● TO-DO ITEM
The response should consist of the records that follow, printed exactly.

*** SOURCE DATA Section Begins ***

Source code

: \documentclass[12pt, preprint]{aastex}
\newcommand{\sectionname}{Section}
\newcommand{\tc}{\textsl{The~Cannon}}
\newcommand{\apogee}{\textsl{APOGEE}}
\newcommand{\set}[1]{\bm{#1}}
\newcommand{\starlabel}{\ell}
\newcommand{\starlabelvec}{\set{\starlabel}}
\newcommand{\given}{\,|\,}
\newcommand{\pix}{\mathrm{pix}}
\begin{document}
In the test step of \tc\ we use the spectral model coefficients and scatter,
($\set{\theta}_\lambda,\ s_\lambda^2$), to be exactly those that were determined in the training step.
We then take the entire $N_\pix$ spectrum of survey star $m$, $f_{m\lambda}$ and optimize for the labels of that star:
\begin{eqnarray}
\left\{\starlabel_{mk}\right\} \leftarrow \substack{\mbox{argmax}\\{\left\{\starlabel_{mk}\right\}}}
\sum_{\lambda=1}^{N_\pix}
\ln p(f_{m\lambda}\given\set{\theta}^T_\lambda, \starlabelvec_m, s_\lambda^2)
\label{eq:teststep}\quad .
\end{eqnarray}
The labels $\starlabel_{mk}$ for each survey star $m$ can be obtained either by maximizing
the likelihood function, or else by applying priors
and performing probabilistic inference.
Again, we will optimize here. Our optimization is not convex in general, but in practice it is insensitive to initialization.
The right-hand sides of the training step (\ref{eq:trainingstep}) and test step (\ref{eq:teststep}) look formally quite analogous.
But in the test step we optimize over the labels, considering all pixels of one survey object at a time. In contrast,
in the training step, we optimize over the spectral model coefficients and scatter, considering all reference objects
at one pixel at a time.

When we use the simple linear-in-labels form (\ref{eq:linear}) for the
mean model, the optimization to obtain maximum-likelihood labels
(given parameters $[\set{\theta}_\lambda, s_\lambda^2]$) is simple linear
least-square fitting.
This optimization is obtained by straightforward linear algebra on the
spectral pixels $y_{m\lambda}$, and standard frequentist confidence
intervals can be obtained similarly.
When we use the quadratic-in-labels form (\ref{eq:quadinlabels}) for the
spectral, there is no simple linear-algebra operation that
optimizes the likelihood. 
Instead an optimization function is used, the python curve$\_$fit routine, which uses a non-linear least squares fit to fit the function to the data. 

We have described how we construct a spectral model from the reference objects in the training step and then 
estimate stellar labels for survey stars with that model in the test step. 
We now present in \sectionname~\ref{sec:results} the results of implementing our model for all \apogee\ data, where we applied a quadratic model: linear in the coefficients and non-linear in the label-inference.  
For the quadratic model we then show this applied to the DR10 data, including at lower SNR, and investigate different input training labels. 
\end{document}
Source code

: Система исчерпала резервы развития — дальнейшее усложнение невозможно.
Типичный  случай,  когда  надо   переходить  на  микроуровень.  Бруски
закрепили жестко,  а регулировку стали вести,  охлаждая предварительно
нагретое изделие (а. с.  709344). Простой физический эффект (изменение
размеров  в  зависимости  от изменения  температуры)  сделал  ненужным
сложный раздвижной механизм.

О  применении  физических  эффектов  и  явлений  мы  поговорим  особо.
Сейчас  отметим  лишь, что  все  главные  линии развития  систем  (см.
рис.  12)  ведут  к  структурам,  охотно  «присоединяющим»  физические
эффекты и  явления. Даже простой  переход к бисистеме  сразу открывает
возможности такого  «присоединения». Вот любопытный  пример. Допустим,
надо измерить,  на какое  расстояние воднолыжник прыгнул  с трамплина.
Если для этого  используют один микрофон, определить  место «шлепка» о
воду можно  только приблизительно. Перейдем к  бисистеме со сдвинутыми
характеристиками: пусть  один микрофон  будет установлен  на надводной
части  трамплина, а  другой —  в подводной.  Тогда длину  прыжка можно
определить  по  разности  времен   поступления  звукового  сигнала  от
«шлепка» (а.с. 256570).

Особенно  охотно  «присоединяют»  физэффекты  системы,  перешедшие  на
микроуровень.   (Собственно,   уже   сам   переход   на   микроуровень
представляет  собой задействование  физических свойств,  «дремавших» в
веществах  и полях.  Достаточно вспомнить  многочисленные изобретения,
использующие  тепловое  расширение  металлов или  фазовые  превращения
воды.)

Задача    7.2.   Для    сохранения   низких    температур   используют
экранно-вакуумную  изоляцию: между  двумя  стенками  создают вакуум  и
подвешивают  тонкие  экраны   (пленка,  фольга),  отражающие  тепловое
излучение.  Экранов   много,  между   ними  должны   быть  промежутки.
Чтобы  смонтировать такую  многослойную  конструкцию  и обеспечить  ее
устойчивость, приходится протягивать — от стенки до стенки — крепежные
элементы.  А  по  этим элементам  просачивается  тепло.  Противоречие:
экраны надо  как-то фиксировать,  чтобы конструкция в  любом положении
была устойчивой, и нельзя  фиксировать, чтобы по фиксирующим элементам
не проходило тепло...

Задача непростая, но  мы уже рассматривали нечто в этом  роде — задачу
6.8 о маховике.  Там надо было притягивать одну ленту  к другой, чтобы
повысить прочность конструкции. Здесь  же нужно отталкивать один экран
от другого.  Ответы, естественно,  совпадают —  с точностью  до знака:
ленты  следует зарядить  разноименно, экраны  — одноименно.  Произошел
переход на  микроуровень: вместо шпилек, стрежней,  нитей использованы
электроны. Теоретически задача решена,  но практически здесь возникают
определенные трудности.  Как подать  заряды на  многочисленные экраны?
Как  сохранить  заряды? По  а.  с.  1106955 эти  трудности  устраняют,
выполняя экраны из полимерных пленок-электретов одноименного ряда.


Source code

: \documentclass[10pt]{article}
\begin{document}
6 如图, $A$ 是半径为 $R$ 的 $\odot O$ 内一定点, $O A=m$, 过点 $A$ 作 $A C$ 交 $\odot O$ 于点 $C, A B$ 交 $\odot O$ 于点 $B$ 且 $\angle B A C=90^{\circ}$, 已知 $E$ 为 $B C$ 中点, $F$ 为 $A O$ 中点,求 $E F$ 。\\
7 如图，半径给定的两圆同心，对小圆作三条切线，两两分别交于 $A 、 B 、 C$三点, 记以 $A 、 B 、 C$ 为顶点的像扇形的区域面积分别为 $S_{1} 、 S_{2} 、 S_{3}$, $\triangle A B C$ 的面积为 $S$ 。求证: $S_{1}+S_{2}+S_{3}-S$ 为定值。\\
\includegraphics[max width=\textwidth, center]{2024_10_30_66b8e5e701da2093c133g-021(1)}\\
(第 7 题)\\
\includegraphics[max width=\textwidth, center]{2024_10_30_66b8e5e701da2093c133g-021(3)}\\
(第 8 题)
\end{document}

*** SOURCE DATA Section Ends ***

● RESULT OF THIS TASK
Source code

: \documentclass[12pt, preprint]{aastex}
\newcommand{\sectionname}{Section}
\newcommand{\tc}{\textsl{The~Cannon}}
\newcommand{\apogee}{\textsl{APOGEE}}
\newcommand{\set}[1]{\bm{#1}}
\newcommand{\starlabel}{\ell}
\newcommand{\starlabelvec}{\set{\starlabel}}
\newcommand{\given}{\,|\,}
\newcommand{\pix}{\mathrm{pix}}
\begin{document}
In the test step of \tc\ we use the spectral model coefficients and scatter,
($\set{\theta}_\lambda,\ s_\lambda^2$), to be exactly those that were determined in the training step.
We then take the entire $N_\pix$ spectrum of survey star $m$, $f_{m\lambda}$ and optimize for the labels of that star:
\begin{eqnarray}
\left\{\starlabel_{mk}\right\} \leftarrow \substack{\mbox{argmax}\\{\left\{\starlabel_{mk}\right\}}}
\sum_{\lambda=1}^{N_\pix}
\ln p(f_{m\lambda}\given\set{\theta}^T_\lambda, \starlabelvec_m, s_\lambda^2)
\label{eq:teststep}\quad .
\end{eqnarray}
The labels $\starlabel_{mk}$ for each survey star $m$ can be obtained either by maximizing
the likelihood function, or else by applying priors
and performing probabilistic inference.
Again, we will optimize here. Our optimization is not convex in general, but in practice it is insensitive to initialization.
The right-hand sides of the training step (\ref{eq:trainingstep}) and test step (\ref{eq:teststep}) look formally quite analogous.
But in the test step we optimize over the labels, considering all pixels of one survey object at a time. In contrast,
in the training step, we optimize over the spectral model coefficients and scatter, considering all reference objects
at one pixel at a time.

When we use the simple linear-in-labels form (\ref{eq:linear}) for the
mean model, the optimization to obtain maximum-likelihood labels
(given parameters $[\set{\theta}_\lambda, s_\lambda^2]$) is simple linear
least-square fitting.
This optimization is obtained by straightforward linear algebra on the
spectral pixels $y_{m\lambda}$, and standard frequentist confidence
intervals can be obtained similarly.
When we use the quadratic-in-labels form (\ref{eq:quadinlabels}) for the
spectral, there is no simple linear-algebra operation that
optimizes the likelihood. 
Instead an optimization function is used, the python curve$\_$fit routine, which uses a non-linear least squares fit to fit the function to the data. 

We have described how we construct a spectral model from the reference objects in the training step and then 
estimate stellar labels for survey stars with that model in the test step. 
We now present in \sectionname~\ref{sec:results} the results of implementing our model for all \apogee\ data, where we applied a quadratic model: linear in the coefficients and non-linear in the label-inference.  
For the quadratic model we then show this applied to the DR10 data, including at lower SNR, and investigate different input training labels. 
\end{document}
Source code

: Система исчерпала резервы развития — дальнейшее усложнение невозможно.
Типичный  случай,  когда  надо   переходить  на  микроуровень.  Бруски
закрепили жестко,  а регулировку стали вести,  охлаждая предварительно
нагретое изделие (а. с.  709344). Простой физический эффект (изменение
размеров  в  зависимости  от изменения  температуры)  сделал  ненужным
сложный раздвижной механизм.

О  применении  физических  эффектов  и  явлений  мы  поговорим  особо.
Сейчас  отметим  лишь, что  все  главные  линии развития  систем  (см.
рис.  12)  ведут  к  структурам,  охотно  «присоединяющим»  физические
эффекты и  явления. Даже простой  переход к бисистеме  сразу открывает
возможности такого  «присоединения». Вот любопытный  пример. Допустим,
надо измерить,  на какое  расстояние воднолыжник прыгнул  с трамплина.
Если для этого  используют один микрофон, определить  место «шлепка» о
воду можно  только приблизительно. Перейдем к  бисистеме со сдвинутыми
характеристиками: пусть  один микрофон  будет установлен  на надводной
части  трамплина, а  другой —  в подводной.  Тогда длину  прыжка можно
определить  по  разности  времен   поступления  звукового  сигнала  от
«шлепка» (а.с. 256570).

Особенно  охотно  «присоединяют»  физэффекты  системы,  перешедшие  на
микроуровень.   (Собственно,   уже   сам   переход   на   микроуровень
представляет  собой задействование  физических свойств,  «дремавших» в
веществах  и полях.  Достаточно вспомнить  многочисленные изобретения,
использующие  тепловое  расширение  металлов или  фазовые  превращения
воды.)

Задача    7.2.   Для    сохранения   низких    температур   используют
экранно-вакуумную  изоляцию: между  двумя  стенками  создают вакуум  и
подвешивают  тонкие  экраны   (пленка,  фольга),  отражающие  тепловое
излучение.  Экранов   много,  между   ними  должны   быть  промежутки.
Чтобы  смонтировать такую  многослойную  конструкцию  и обеспечить  ее
устойчивость, приходится протягивать — от стенки до стенки — крепежные
элементы.  А  по  этим элементам  просачивается  тепло.  Противоречие:
экраны надо  как-то фиксировать,  чтобы конструкция в  любом положении
была устойчивой, и нельзя  фиксировать, чтобы по фиксирующим элементам
не проходило тепло...

Задача непростая, но  мы уже рассматривали нечто в этом  роде — задачу
6.8 о маховике.  Там надо было притягивать одну ленту  к другой, чтобы
повысить прочность конструкции. Здесь  же нужно отталкивать один экран
от другого.  Ответы, естественно,  совпадают —  с точностью  до знака:
ленты  следует зарядить  разноименно, экраны  — одноименно.  Произошел
переход на  микроуровень: вместо шпилек, стрежней,  нитей использованы
электроны. Теоретически задача решена,  но практически здесь возникают
определенные трудности.  Как подать  заряды на  многочисленные экраны?
Как  сохранить  заряды? По  а.  с.  1106955 эти  трудности  устраняют,
выполняя экраны из полимерных пленок-электретов одноименного ряда.


Source code

: \documentclass[10pt]{article}
\begin{document}
6 如图, $A$ 是半径为 $R$ 的 $\odot O$ 内一定点, $O A=m$, 过点 $A$ 作 $A C$ 交 $\odot O$ 于点 $C, A B$ 交 $\odot O$ 于点 $B$ 且 $\angle B A C=90^{\circ}$, 已知 $E$ 为 $B C$ 中点, $F$ 为 $A O$ 中点,求 $E F$ 。\\
7 如图，半径给定的两圆同心，对小圆作三条切线，两两分别交于 $A 、 B 、 C$三点, 记以 $A 、 B 、 C$ 为顶点的像扇形的区域面积分别为 $S_{1} 、 S_{2} 、 S_{3}$, $\triangle A B C$ 的面积为 $S$ 。求证: $S_{1}+S_{2}+S_{3}-S$ 为定值。\\
\includegraphics[max width=\textwidth, center]{2024_10_30_66b8e5e701da2093c133g-021(1)}\\
(第 7 题)\\
\includegraphics[max width=\textwidth, center]{2024_10_30_66b8e5e701da2093c133g-021(3)}\\
(第 8 题)
\end{document}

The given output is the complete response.